|Posted by Mike Richards on 13/08/2022||0 Comments|
A a metric based on a calculation of Net Liquidity suggests that the SPX is now over 300 Points "Over Valued" which represents the largest deviation seen at any time over the last two years. So, how to we come to this assessment and how useful has this been in recent times? FED followers have traditionally tracked the Feds balance sheet and the Fed Fund Rate, the theory being that these are the central driving forces behind the markets. These matrices have certainly been of relevance especially since the advent of QE going back to 2009. Since 2020 the system has changed. The Fed went into overdrive and printed a whopping 4.5 Trillion Dollars. This was an un precedented avalanche of money which had the effect of roughly doubling the size their balance sheet. This was widely broadcast and known but what was less obvious was the Treasury deciding to provision itself with a whopping 1.8 Trillion Dollars in Reserves, 4.5 times the previous largest amount ever held at the Treasury General Account (TGA). Over the course of 2020 & 2021 the liquidity flows from the FED and Treasury combined fuelled a stupendous market rally.

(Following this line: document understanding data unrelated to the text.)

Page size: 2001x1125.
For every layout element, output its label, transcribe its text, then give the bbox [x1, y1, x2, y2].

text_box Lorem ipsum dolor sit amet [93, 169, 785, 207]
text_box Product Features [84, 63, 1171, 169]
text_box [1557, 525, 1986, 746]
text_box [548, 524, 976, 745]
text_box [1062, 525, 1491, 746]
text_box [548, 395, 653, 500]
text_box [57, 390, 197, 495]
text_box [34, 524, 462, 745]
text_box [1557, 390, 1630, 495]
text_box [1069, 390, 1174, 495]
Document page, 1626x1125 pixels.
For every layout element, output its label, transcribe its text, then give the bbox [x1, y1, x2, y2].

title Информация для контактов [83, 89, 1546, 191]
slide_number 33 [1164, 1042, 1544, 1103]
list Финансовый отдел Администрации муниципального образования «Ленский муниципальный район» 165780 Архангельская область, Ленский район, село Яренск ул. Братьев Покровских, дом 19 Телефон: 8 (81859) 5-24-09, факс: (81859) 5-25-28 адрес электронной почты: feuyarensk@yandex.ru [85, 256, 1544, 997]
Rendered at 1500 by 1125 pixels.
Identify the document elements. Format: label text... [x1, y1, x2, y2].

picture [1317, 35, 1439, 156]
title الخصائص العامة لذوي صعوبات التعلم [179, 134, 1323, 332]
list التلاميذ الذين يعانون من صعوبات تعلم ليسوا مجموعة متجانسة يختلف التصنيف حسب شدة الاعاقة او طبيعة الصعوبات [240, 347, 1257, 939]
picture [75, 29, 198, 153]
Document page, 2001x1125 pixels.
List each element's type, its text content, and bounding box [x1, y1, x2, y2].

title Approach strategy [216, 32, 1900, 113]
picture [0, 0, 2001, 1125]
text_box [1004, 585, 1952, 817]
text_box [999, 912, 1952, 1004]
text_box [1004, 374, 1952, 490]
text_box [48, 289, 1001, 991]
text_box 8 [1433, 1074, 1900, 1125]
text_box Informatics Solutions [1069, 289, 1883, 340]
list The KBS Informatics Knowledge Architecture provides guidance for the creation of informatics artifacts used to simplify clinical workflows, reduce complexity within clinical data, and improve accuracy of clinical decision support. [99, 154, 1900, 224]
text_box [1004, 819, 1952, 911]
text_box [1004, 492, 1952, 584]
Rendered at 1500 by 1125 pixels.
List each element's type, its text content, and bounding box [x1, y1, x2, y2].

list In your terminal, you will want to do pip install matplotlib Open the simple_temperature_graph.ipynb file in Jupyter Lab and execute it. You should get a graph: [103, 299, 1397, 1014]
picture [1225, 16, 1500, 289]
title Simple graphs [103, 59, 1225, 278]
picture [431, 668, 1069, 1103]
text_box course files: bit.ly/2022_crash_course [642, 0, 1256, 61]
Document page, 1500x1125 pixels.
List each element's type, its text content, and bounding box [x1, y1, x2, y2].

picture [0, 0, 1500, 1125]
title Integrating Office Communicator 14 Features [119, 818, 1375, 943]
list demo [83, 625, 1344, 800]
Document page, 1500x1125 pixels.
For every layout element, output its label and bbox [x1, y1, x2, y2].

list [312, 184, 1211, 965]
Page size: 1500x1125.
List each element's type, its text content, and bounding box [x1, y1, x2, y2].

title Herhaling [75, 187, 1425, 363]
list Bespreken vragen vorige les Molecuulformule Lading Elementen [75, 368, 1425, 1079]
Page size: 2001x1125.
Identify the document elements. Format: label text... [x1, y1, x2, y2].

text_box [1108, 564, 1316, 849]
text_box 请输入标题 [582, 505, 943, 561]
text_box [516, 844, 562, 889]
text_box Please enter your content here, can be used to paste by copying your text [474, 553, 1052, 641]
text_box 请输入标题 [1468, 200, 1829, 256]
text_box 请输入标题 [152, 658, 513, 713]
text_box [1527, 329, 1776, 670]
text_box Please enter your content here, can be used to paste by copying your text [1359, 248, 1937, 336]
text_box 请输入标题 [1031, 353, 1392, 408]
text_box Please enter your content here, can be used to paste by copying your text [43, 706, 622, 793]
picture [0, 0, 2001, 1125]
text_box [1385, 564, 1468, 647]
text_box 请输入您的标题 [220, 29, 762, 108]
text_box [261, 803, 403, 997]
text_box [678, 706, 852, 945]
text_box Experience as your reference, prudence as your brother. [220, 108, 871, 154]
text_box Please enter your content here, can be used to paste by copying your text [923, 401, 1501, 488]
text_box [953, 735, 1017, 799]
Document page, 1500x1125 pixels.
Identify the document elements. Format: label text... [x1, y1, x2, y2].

This came to an abrupt halt as we entered 2022. The Treasury curtailed its flow of shorter dated paper that typically facilities the Primary Dealers proving liquidity to both the Stock & Bond Markets while the FED simultaneously raised the award rate on the Reverse Repo Deposits thus resulting in over 2 Trillion of liquidity getting sucked into Reverse repo Accounts. This was six times more than we have ever seen in the past.
In the past we have been able to simply use the size of the FEDs balance sheet as a rough but usable metric for Net Liquidity. Now, we need to consider the Reverse Repro Account combined with the Treasury General Account as part of the equation, thus:
Net Liquidity = Fed Balance Sheet -(TGA + RR).
The chart above shows the calculated Net Liquidity VS The S&P 500 offset backwards by two weeks over the last two years. The correlation is 95%. This demonstrates that a change in Net Liquidity correlates to a range in asset prices two weeks forward with a historical accuracy of 95% based on the current regime.
A look at the Daily Composite Cycles analysis for the S&P 500 Index suggests that the current move up that started back in mid June is likely corrective and has less than two weeks more to run before we see the Cycles turn sharply lower once more.
Looking at our Daily Chart for the S&P 500 Index, we can see that this upside correction is now approaching the 61.8% retrace of the move down off the all time high seen in early January 2022. Again, we expect to see the index continue too chop marginally higher over the coming week or so and then turn lower.